By him who died on cross,
With his cruel bow he laid full low
The harmless albatross.
The spirit who bideth by himself
In the land of mist and snow,
He loved the bird that loved the man
Who shot him with his bow.'
The other was a softer voice,
As soft as honeydew:
Quoth he, 'The man hath penance done,
And penance more will do.' (V.90-92)
The two voices play a kind of good cop/bad cop routine. The bad cop is like, "Is this the guy who thought the innocent albatross wasn't worth a second thought? Lemme at him!" And the good cop holds him back, saying, "He'll be able to earn forgiveness – as long as he plays ball and does the penance we require.
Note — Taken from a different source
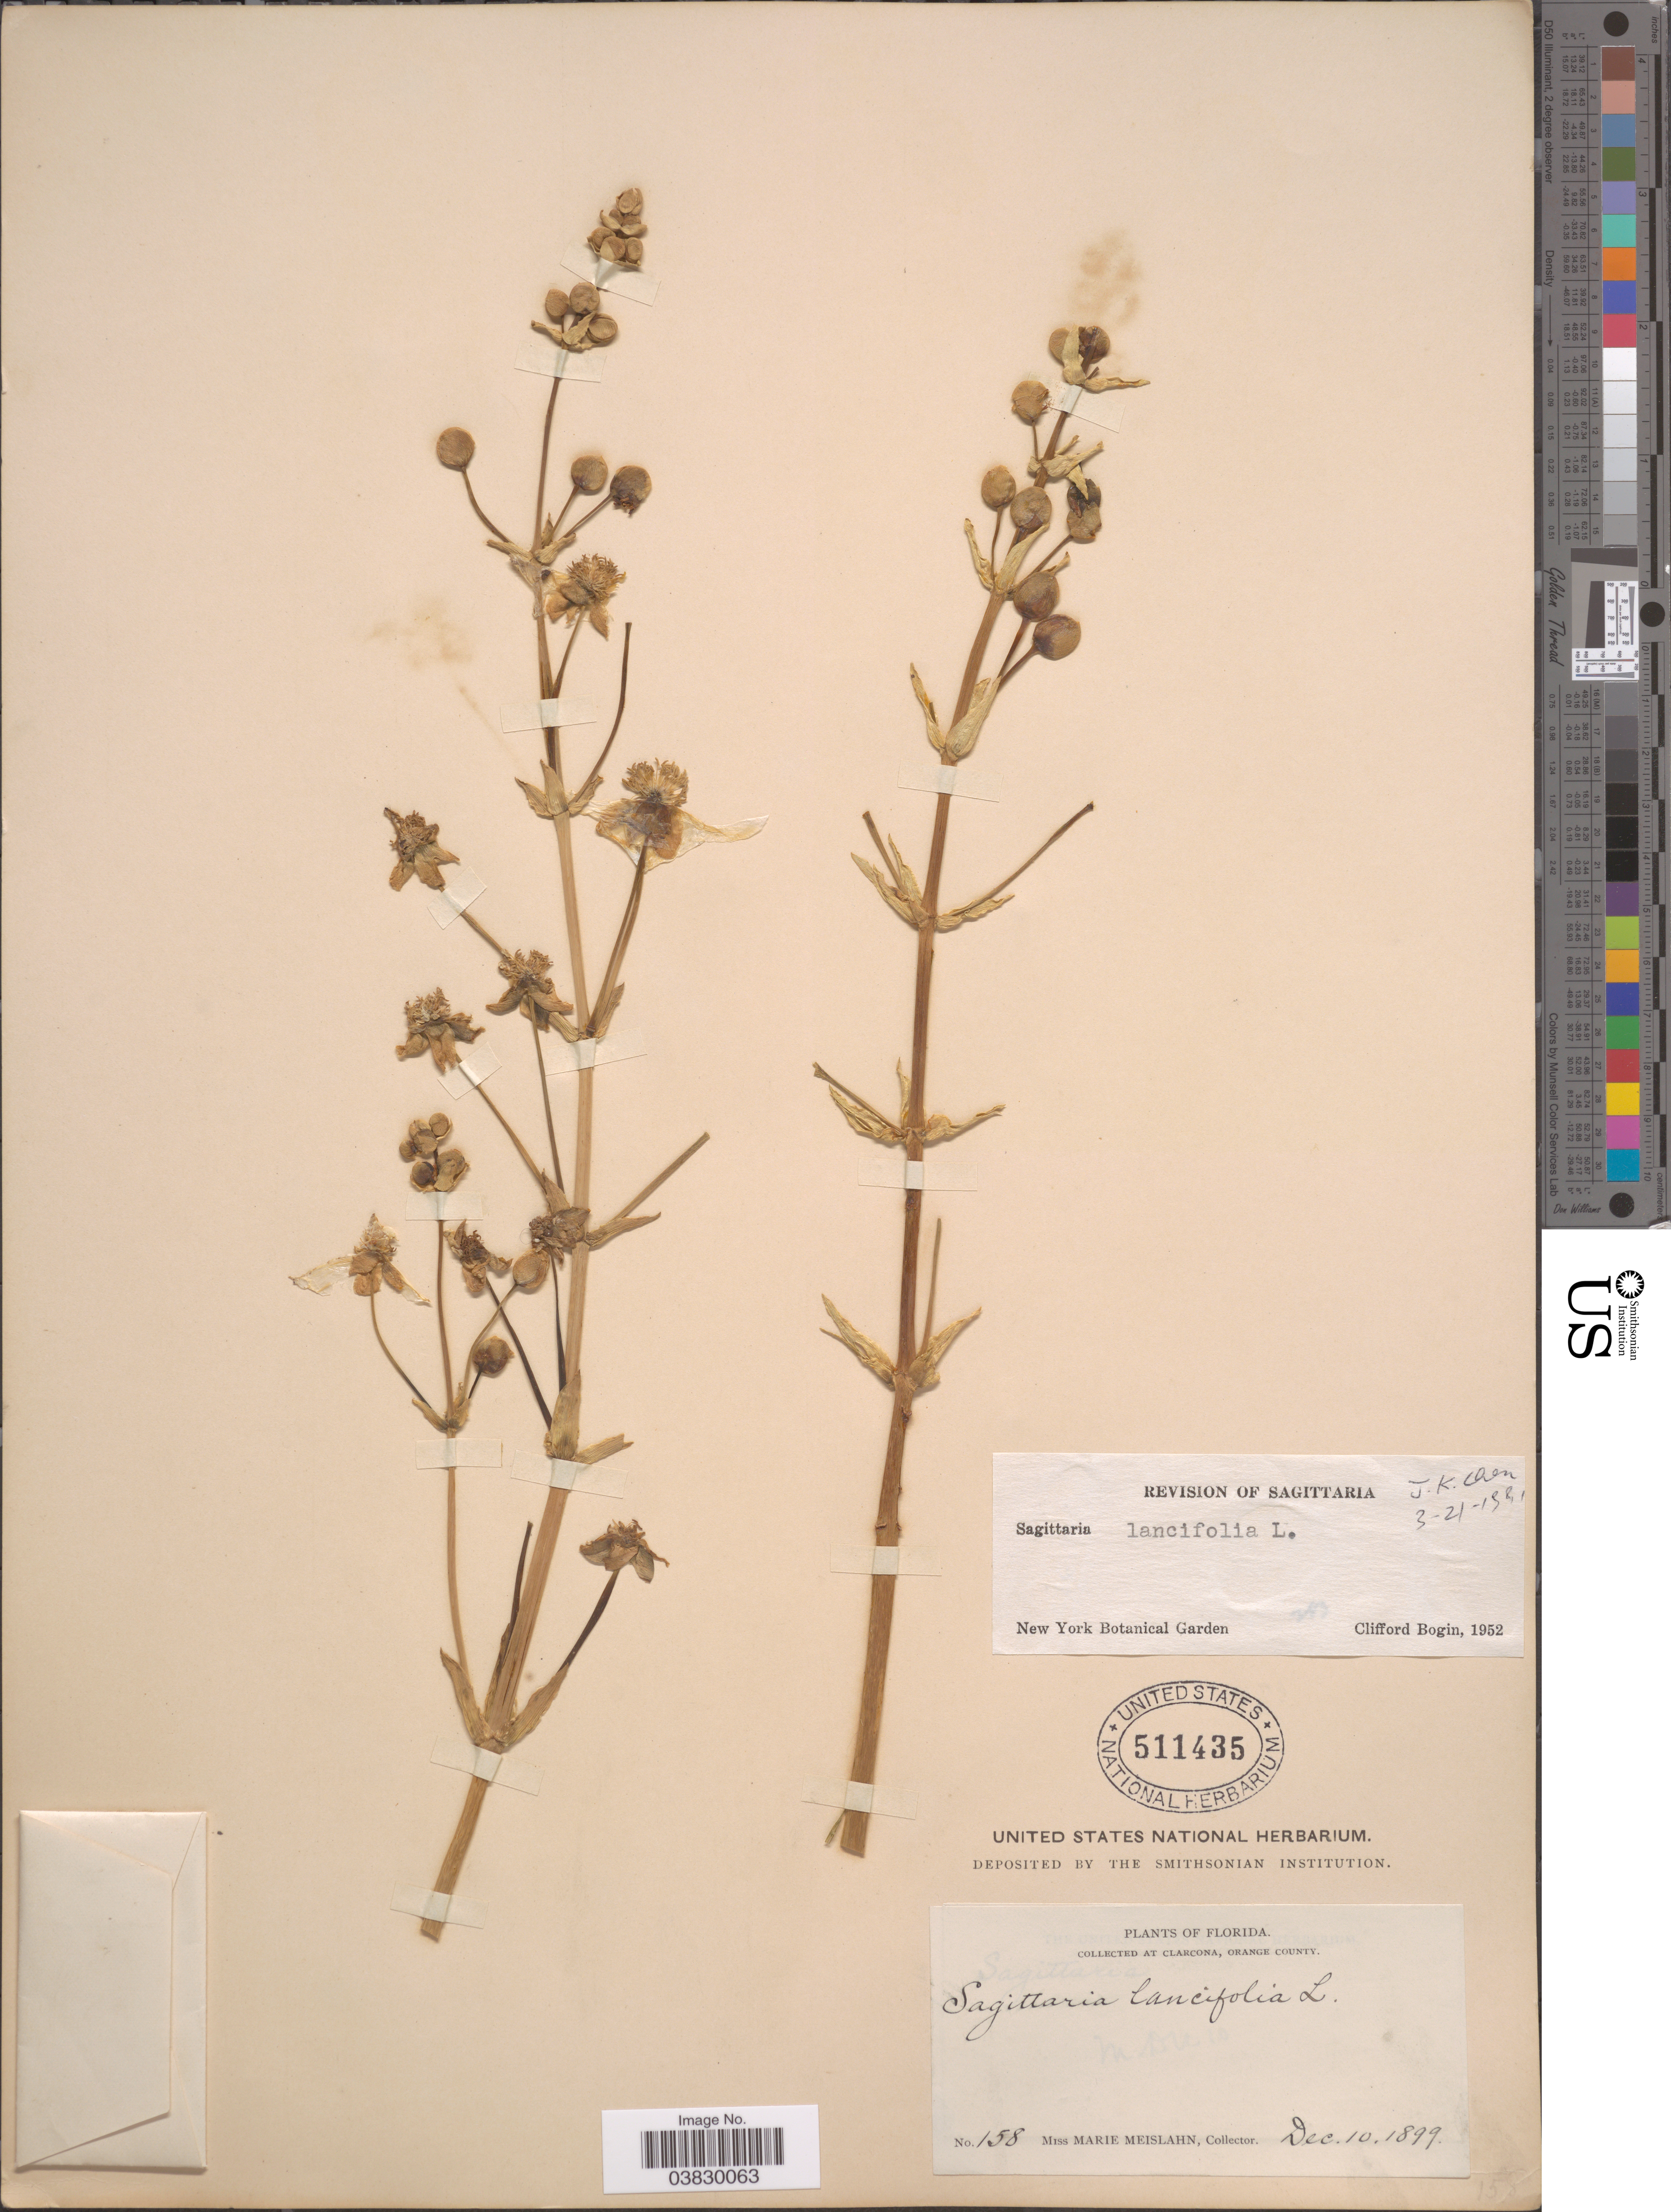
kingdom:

You'll play ball, right, Mariner?" It's Law and Order, Coleridge-style.
Oh sweeter than the marriage feast,
'Tis sweeter far to me,
To walk together to the kirk
With a goodly company! –
To walk together to the kirk,
And all together pray,
While each to his great Father bends,
Old men, and babes, and loving friends
And youths and maidens gay!
Farewell, farewell! but this I tell
To thee, thou wedding-guest!
He prayeth well, who loveth well
Both man and bird and beast. (VII.138-40)
The Mariner has abandoned his prideful ways, and now he just wants to be a member of the community and, especially, to pray a lot. The guy loves his prayers. However, does Coleridge divert from traditional Christian doctrine when he suggests that people and animals deserve the same love? Maybe avoiding pride means avoiding species pride, as well.